About this exercise:
Reproduce the data below exactly as written. Pictures do not belong in the copy.

Extracted data entries:
[Start of Attachment]
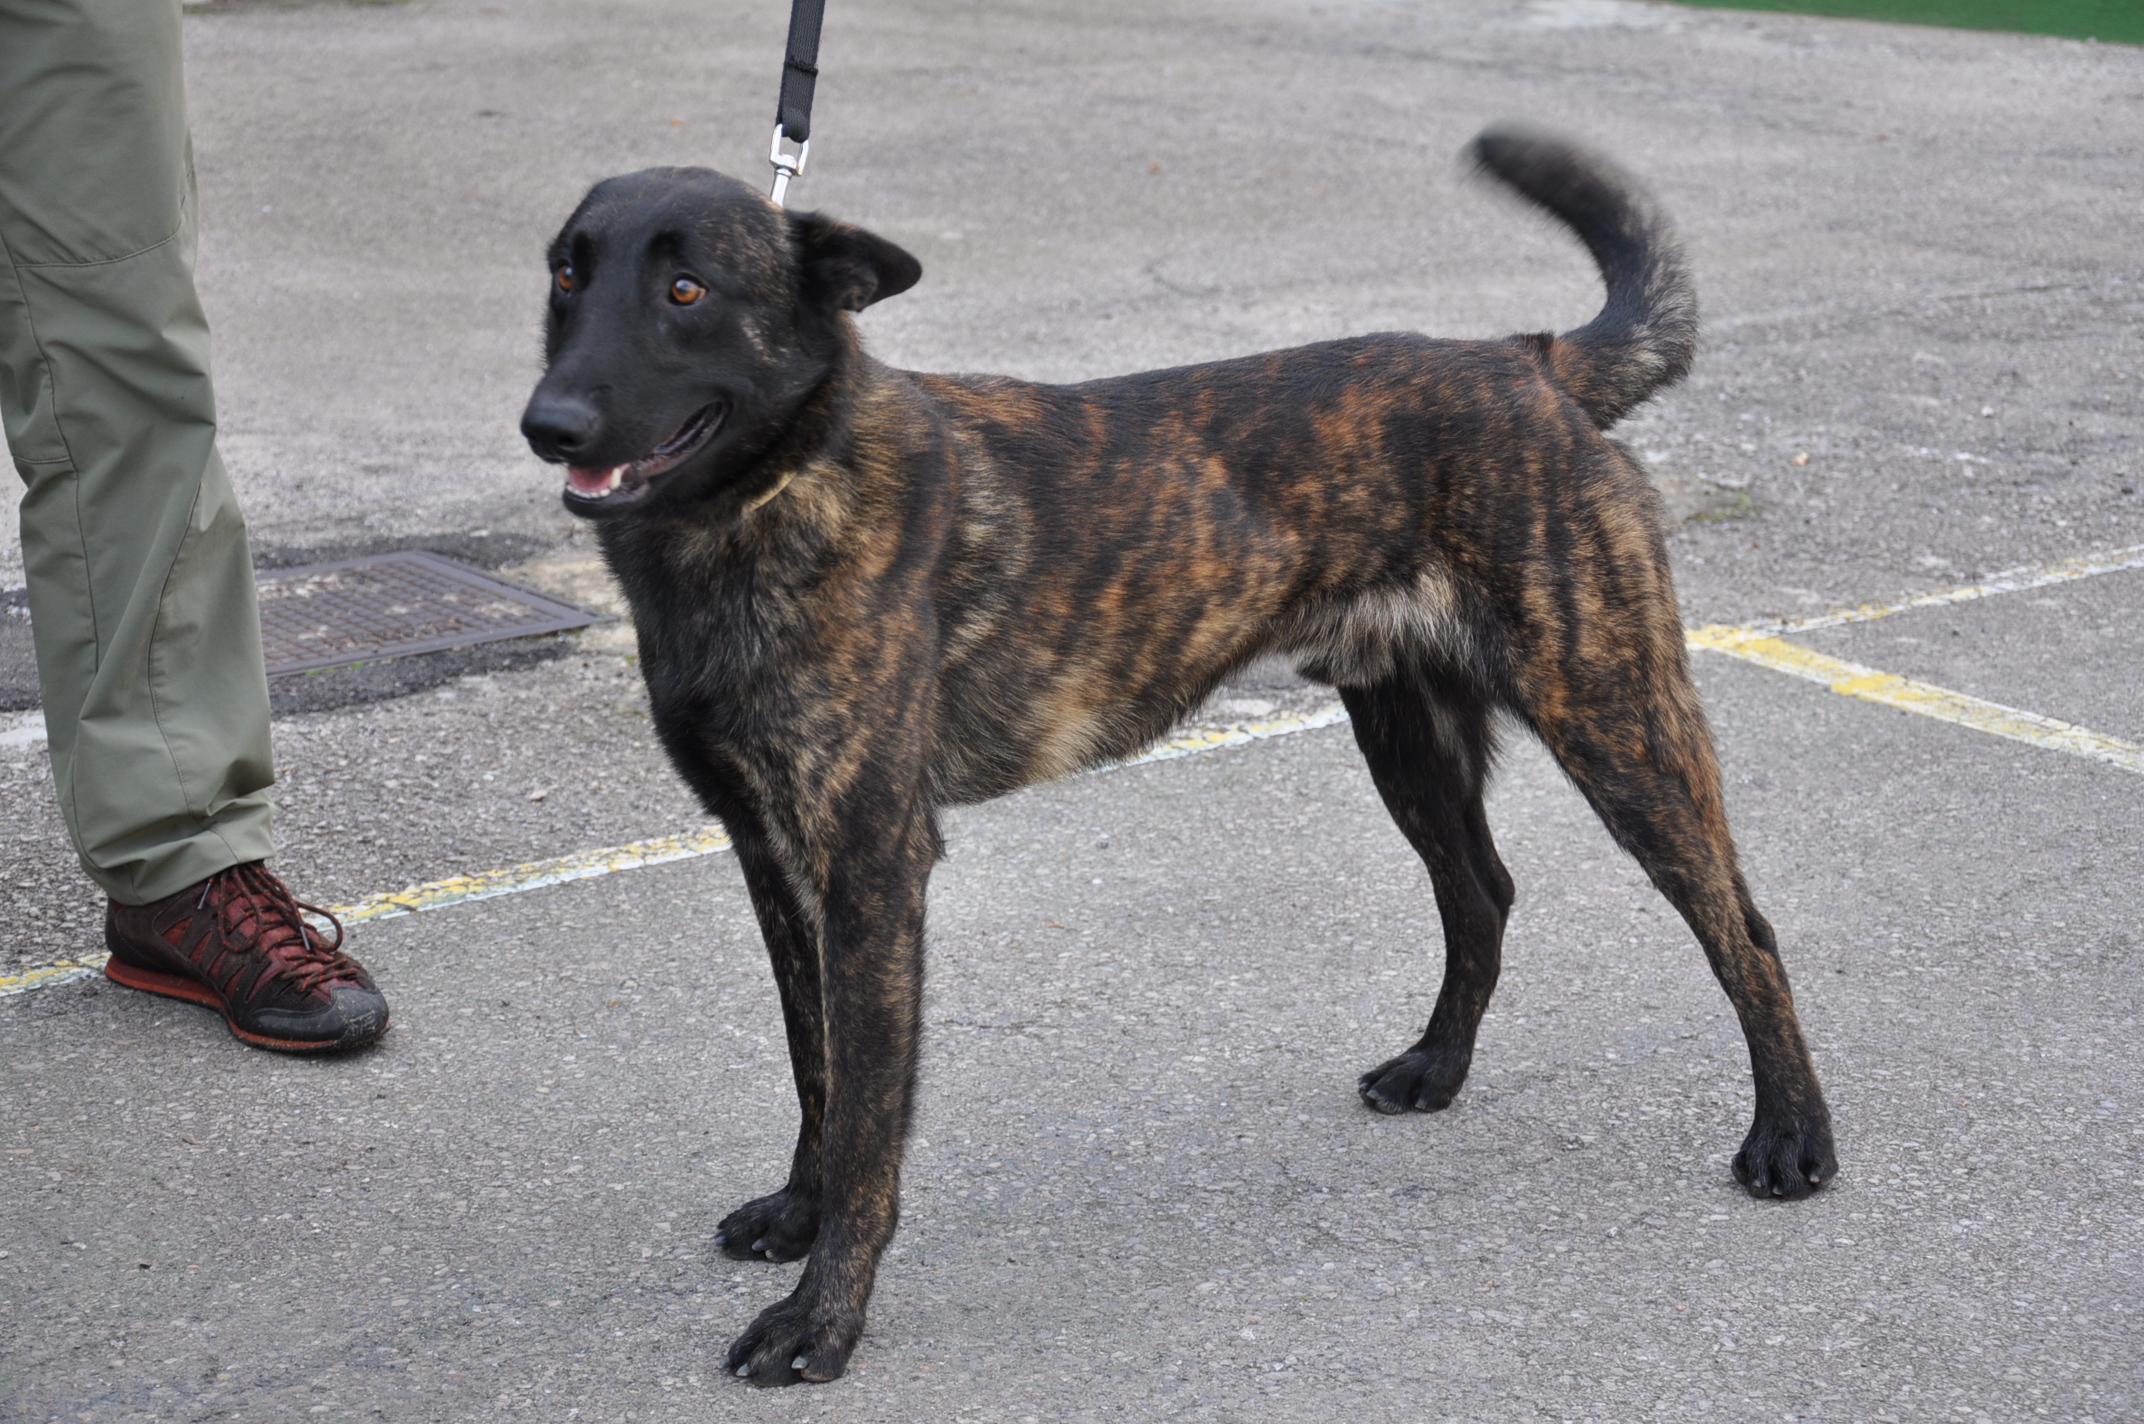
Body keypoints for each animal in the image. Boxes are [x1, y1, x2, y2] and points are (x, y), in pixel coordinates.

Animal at [514, 130, 1826, 1381]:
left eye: (686, 288)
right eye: (566, 276)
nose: (547, 425)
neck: (774, 488)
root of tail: (1528, 359)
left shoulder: (869, 871)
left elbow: (869, 1119)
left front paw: (820, 1317)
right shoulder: (773, 857)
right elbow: (814, 1069)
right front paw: (798, 1208)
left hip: (1613, 718)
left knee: (1743, 929)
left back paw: (1791, 1138)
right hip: (1406, 735)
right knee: (1481, 894)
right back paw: (1435, 1067)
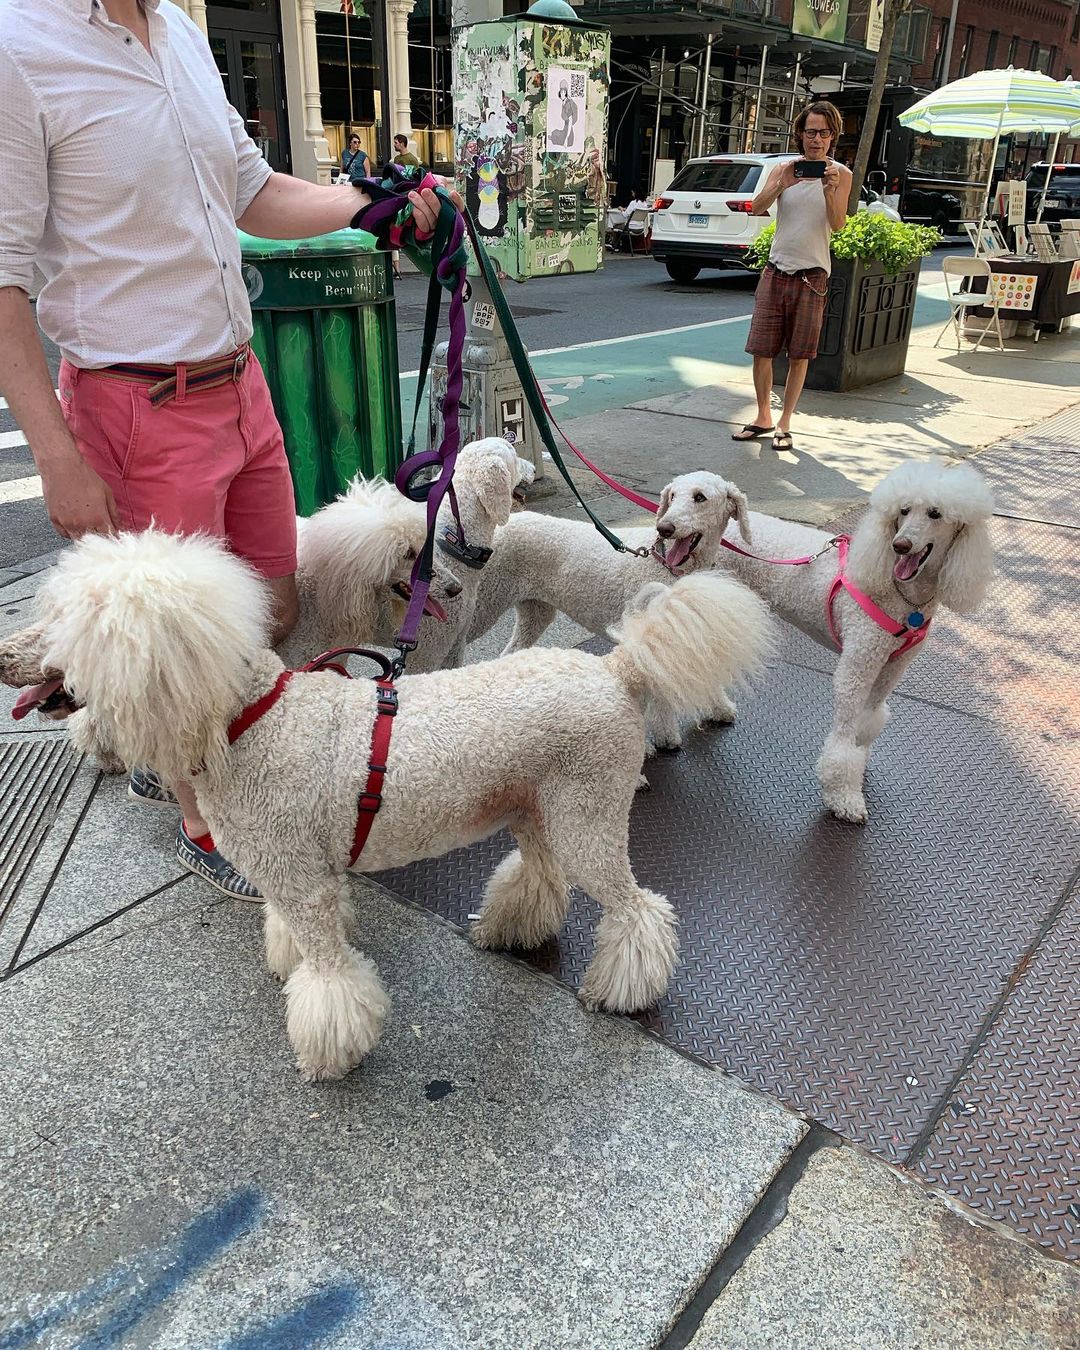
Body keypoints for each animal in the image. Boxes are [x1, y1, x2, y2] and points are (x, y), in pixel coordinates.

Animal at [8, 528, 773, 1080]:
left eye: (64, 623)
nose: (3, 656)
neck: (250, 720)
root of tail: (617, 668)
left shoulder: (301, 880)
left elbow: (329, 979)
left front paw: (329, 1052)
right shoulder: (301, 878)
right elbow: (300, 936)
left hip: (589, 811)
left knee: (636, 909)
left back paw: (622, 989)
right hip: (538, 805)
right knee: (543, 874)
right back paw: (513, 928)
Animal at [467, 471, 754, 750]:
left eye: (700, 497)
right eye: (672, 496)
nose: (664, 528)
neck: (667, 565)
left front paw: (719, 708)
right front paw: (665, 737)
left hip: (535, 612)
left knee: (512, 651)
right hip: (482, 604)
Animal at [715, 459, 994, 823]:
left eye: (935, 513)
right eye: (903, 511)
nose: (900, 545)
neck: (902, 595)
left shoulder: (891, 668)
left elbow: (868, 720)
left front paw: (858, 766)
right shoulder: (858, 664)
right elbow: (844, 737)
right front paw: (843, 797)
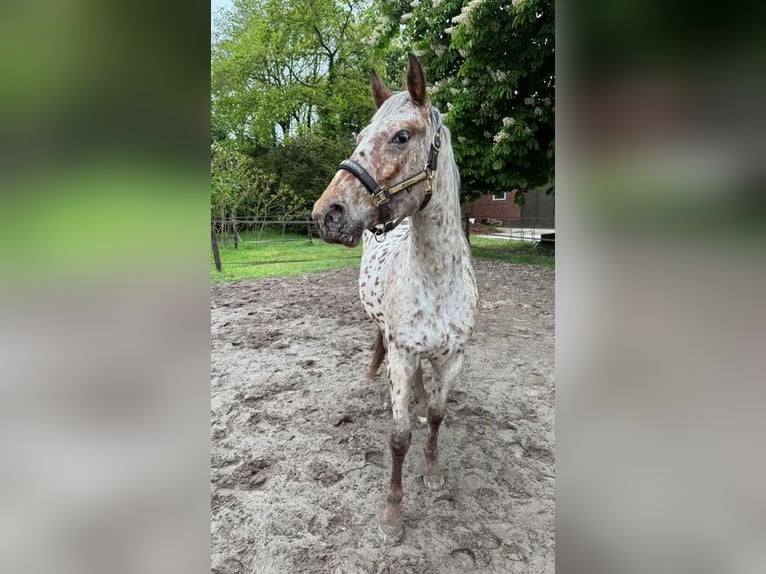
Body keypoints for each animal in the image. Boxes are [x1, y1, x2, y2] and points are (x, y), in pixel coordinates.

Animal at [312, 53, 478, 544]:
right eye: (359, 138)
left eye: (402, 136)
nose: (327, 214)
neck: (436, 279)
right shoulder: (403, 354)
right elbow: (399, 437)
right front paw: (392, 515)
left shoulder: (452, 356)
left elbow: (439, 416)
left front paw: (435, 475)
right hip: (382, 328)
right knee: (378, 340)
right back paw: (371, 375)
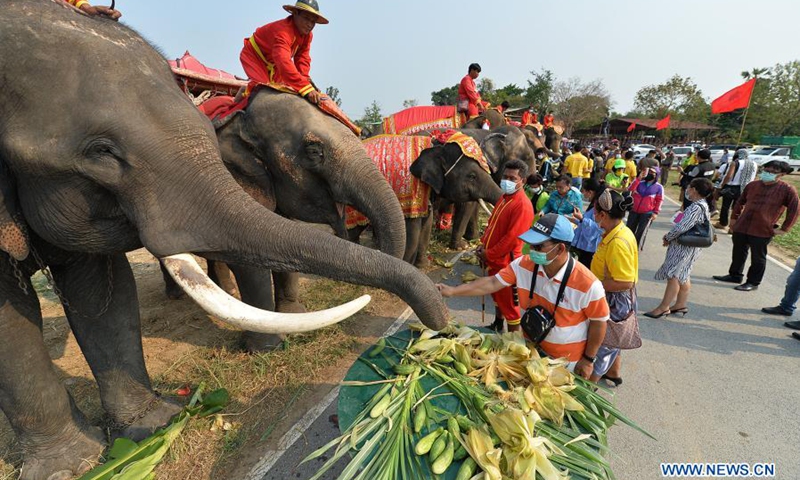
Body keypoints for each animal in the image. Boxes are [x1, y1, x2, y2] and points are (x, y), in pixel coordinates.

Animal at [346, 137, 503, 267]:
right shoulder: (411, 190)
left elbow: (427, 223)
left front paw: (423, 266)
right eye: (472, 176)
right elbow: (413, 229)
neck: (436, 148)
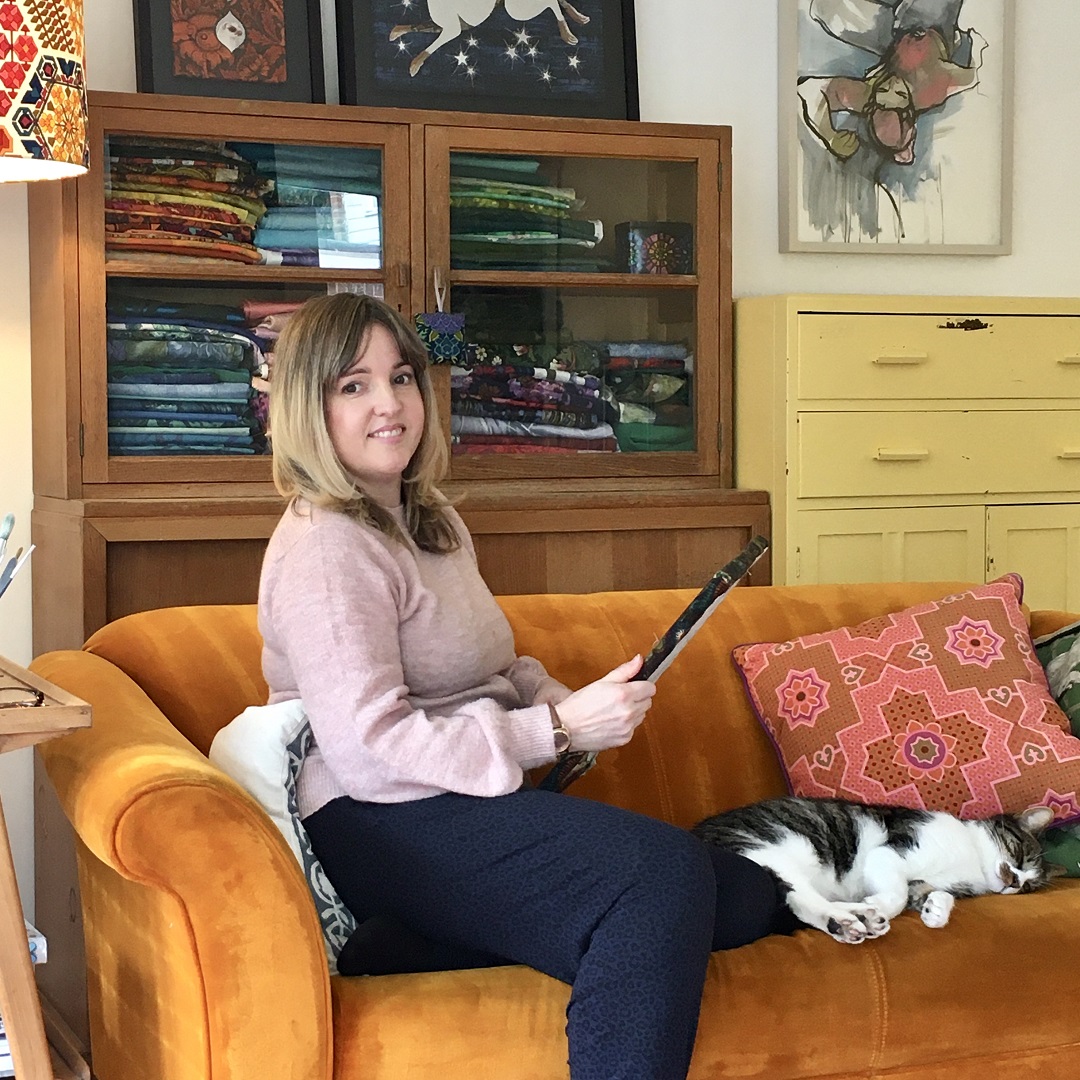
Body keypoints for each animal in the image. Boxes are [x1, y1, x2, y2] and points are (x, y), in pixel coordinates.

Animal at [691, 794, 1062, 946]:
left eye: (1028, 887)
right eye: (1019, 855)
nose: (1013, 881)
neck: (970, 863)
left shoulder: (925, 880)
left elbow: (932, 892)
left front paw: (936, 909)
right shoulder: (891, 852)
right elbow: (895, 894)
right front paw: (881, 903)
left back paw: (857, 917)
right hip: (766, 848)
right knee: (802, 896)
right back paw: (852, 918)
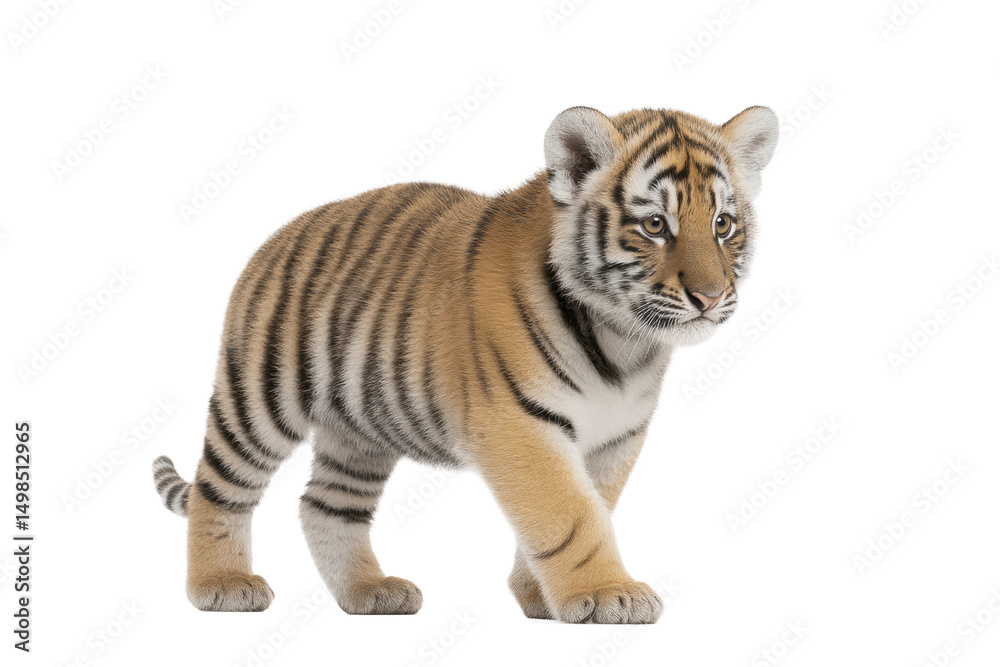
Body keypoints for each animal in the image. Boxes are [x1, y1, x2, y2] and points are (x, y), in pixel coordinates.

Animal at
[End of Attachment]
Solution to the exercise:
Body keypoints for each animal in the image. Boxes are [x1, y1, x2, y2] and points are (x, y), in pixel coordinates.

Animal at [514, 130, 1826, 1381]:
left eye: (686, 288)
right eye: (566, 276)
nose: (547, 425)
neck: (774, 488)
root of tail: (1528, 359)
left shoulder: (869, 871)
left elbow: (869, 1119)
left front paw: (820, 1317)
right shoulder: (773, 857)
right elbow: (814, 1069)
right front paw: (798, 1208)
left hip: (1613, 718)
left knee: (1743, 929)
left back paw: (1791, 1138)
right hip: (1406, 735)
right knee: (1481, 894)
right back paw: (1435, 1067)
Body keypoints for each animal in the image. Boxes are [x1, y1, x2, y2] and points are (x, y), in pixel coordinates.

Animal at [8, 528, 773, 1080]:
left eye: (64, 623)
nose: (3, 656)
neck: (250, 720)
root of tail: (617, 668)
left shoulder: (301, 880)
left elbow: (329, 979)
left front paw: (329, 1052)
right shoulder: (301, 878)
right elbow: (300, 936)
left hip: (589, 811)
left knee: (636, 909)
left back paw: (622, 989)
right hip: (538, 805)
right knee: (543, 874)
right back paw: (513, 928)
Animal at [467, 471, 754, 750]:
left eye: (700, 497)
right eye: (672, 496)
nose: (664, 528)
neck: (667, 565)
left front paw: (719, 708)
right front paw: (665, 737)
left hip: (535, 612)
left knee: (512, 651)
right hip: (482, 604)
Animal at [715, 459, 994, 823]:
left eye: (935, 513)
right eye: (903, 511)
nose: (900, 545)
neck: (902, 595)
left shoulder: (891, 668)
left elbow: (868, 720)
left front paw: (858, 766)
right shoulder: (858, 664)
right elbow: (844, 737)
right front paw: (843, 797)
Body keypoints for each animal in the image. Boxes are [x1, y1, x2, y2] and points are (x, y), in pixel coordinates.

Animal at [312, 53, 478, 544]:
right eye: (359, 138)
left eye: (402, 136)
nose: (327, 214)
neck: (436, 279)
right shoulder: (403, 354)
right elbow: (399, 437)
right front paw: (392, 515)
left shoulder: (452, 356)
left elbow: (439, 416)
left front paw: (435, 475)
right hip: (382, 328)
right knee: (378, 340)
right back paw: (371, 375)
Body keypoints for each animal in the image. Boxes are [x1, y1, x2, y2] and points are (x, y), in pixel coordinates.

Animal at [346, 137, 503, 267]:
right shoulder: (411, 190)
left elbow: (427, 223)
left front paw: (423, 266)
right eye: (472, 176)
right elbow: (413, 229)
neck: (436, 148)
Body keypoints for each animal in the image. Boxes are [x1, y1, x2, y2] and points are (x, y), in pixel coordinates.

Animal at [691, 794, 1062, 946]:
left eye: (1028, 887)
right eye: (1019, 855)
nose: (1013, 881)
neck: (970, 863)
left shoulder: (925, 880)
left elbow: (932, 892)
left front paw: (936, 909)
right shoulder: (891, 852)
right elbow: (895, 894)
right front paw: (881, 903)
left back paw: (857, 917)
right hip: (766, 848)
right knee: (802, 896)
right back paw: (852, 918)
Body keypoints for each animal in the image. Boxes are [x1, y1, x2, y2] and points are (x, y), in pixel coordinates.

Animal at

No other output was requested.